Evrensel enerji alanımız auramızdır. Yaşam enerjisini ve auranın yoğunluğunu artırmanın en pratik ve herkesçe uygulanabilir yolları vardır. Şimdi bu yolları bir inceleyelim.
Öncelikle yaşayan her varlıkta bu enerji mevcuttur. Gün içinde bu enerjiyi pek çok şekilde kullanırız, tüketiriz. Ama sistem içinde yaptıklarımızla tekrar bu enerji ile dolarız yani bir anlamda kendimizi sürekli şarj ederiz. İhtiyacımız olan bu enerjinin büyük bir kısmını, uyuduğumuz sırada alırız. Bu sebeple iyi, kaliteli bir uyku hayat enerjisi ile dolmamız için önemlidir. Yaşam enerjisinin ana kanallarından birisi de nefestir. Aldığımız doğru nefeslerle her an kendimizi bilinçli bir şekilde enerji ile doldurmamız mümkündür.

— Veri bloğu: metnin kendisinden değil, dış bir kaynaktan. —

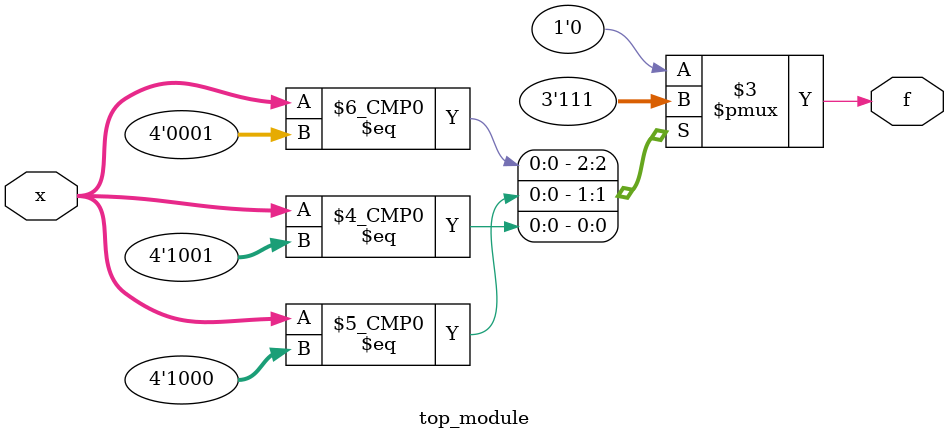
<source format=sv>
module top_module (
	input [4:1] x,
	output logic f
);

// Implementing the function f using a case statement
always_comb begin
	case(x)
		4'b0001: f = 1'b1;
		4'b0011: f = 1'b0;
		4'b0111: f = 1'b0;
		4'b1000: f = 1'b1;
		4'b1001: f = 1'b1;
		default: f = 1'b0;
	endcase
end

endmodule

</source>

Gün içinde yaptığımız eylemlere bağlı olarak da yaşam enerjisi ile dolmamız mümkündür. Çevremizdekilerle güzel sohbetler olumlu paylaşımlar, coşku ve istekle yaptığımız her şey bize yaşam enerjisi olarak geri döner. Dolayısıyla insan çevresine sahip olduğu olumlu düşüncelerle pozitif, olumsuz düşüncelerle de negatif enerji yayar.
Evrensel enerji ve bu sayede oluşan evrensel enerji alanımız bu kadar önemli işte. Eksikliği ruhsal ve fiziksel hastalıkların temelini oluşturabiliyor. Yeterli miktarda aldığımız ve düzenli aralıklarla aktive ettiğimiz takdirde fizik ve ruh sağlığımızı korumamıza ve güzelleştirmemize olanak sağlıyor.
Bol yaşam enerjili, coşkulu ve pozitif enerji yayarak ilerleyeceğiniz bir yaşam diliyorum.